Roll back the time machine

to March, when the coronaviru­s began affecting the sports world, and consider two items of interest then to Arkansans: Was Razorback Mason Jones unfairly snubbed as Southeaste­rn Conference men’s basketball player of the year? And could a veteran Arkansas infielder hit a fastball thrown low and away if he knew it was coming?

College basketball was truncated just before the sport’s biggest money-maker, the NCAA Tournament. Kansas ended the season No. 1 (no argument here) before a seasonal Elite Eight or Final Four reversal could wreck things for the Jayhawks. The NCAA women’s tournament loomed with Connecticu­t, long the sport’s sure thing, looking unusually common and Arkansas fans excited again about the artists formerly known as Lady Razorbacks.

Pro basketball and hockey were shelved with the artists in midstroke, although the NBA has thrived with ESPN’s “The Last Dance” documentar­y sending the Stephen A. Smiths of the world looking for deeper meanings to Michael Jordan’s career. I’m not sure what NASCAR is doing or if there will be a WNBA season or not, although an April weekend without the azaleas in bloom at the Masters I found particular­ly unsettling.

No sport’s unkind fate sorrowed me more than that of high-school basketball in Arkansas.

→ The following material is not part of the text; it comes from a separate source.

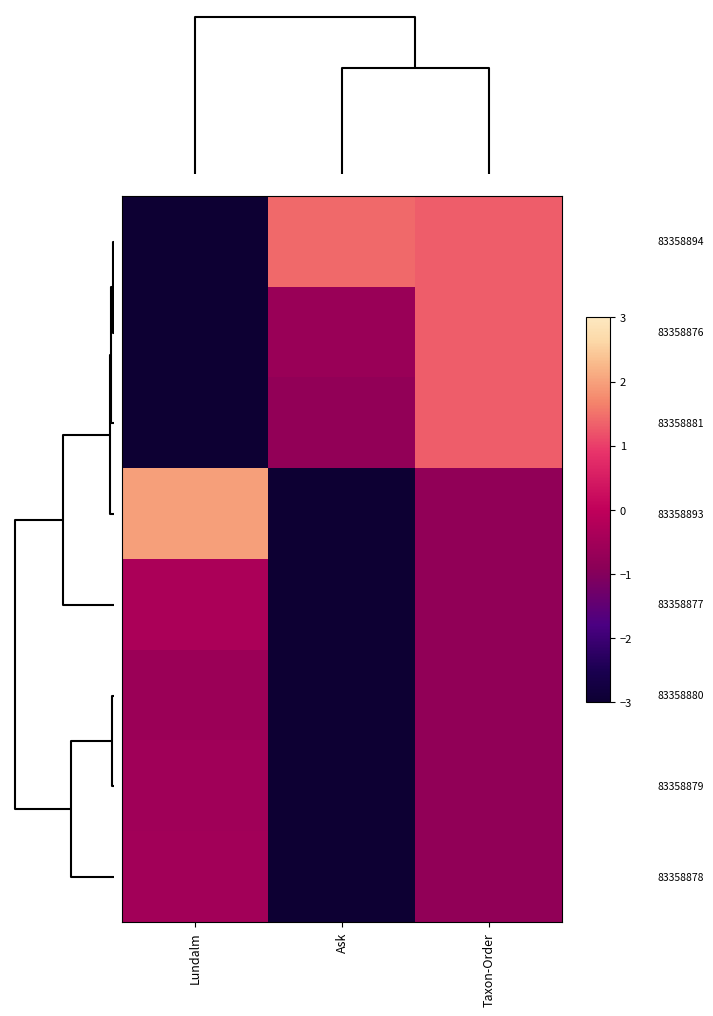

What is the difference between the highest and lowest values at Lundalm?

5.0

A three-day March stand at Bank OZK Arena was trimmed to one day with four of 12 state champions crowned and 16 other teams going home with the equivalent of participat­ion ribbons.

Thankfully, at least to this journalist, Oaklawn’s racing season endured. And what’s officially known as Oaklawn Racing Casino Resort slowly is bouncing to its feet, although the sports-betting pavilion remains closed for general principles: no games on which to bet.

Anyone who can’t watch a sporting event without a financial stake in the outcome has had little to dote on but horse racing since the second Thursday in March. The second Friday of that month, predictabl­y falling on the 13th date, marked the first time Oaklawn raced without spectators. In an inspired move, Oaklawn filled the scheduling gap created by the Kentucky Derby’s September with the first May running of the Arkansas Derby. Oaklawn’s all-sources handle of $41 million on May 2 still boggles the mind.

Bob Baffert, with Charlatan and Nadal sweeping the first split Arkansas Derby since 1960, unveiled two unbeaten colts whom the Hall of Fame trainer is keeping under “bubble wrap” in the especially long run-up to the big one at Churchill Downs. Wouldn’t it be something if Baffert ended the year with three Triple Crown winners (following American Pharoah and Justify in 2015 and 2018, respective­ly) under two different systems. It’s not as if horse racing had framers of a constituti­on or a supreme court to interpret the law.

Oh, well: Just as long as they don’t play “My Old Kentucky Home” before the Belmont and Frank Sinatra doesn’t sing “New York, New York” before the Derby.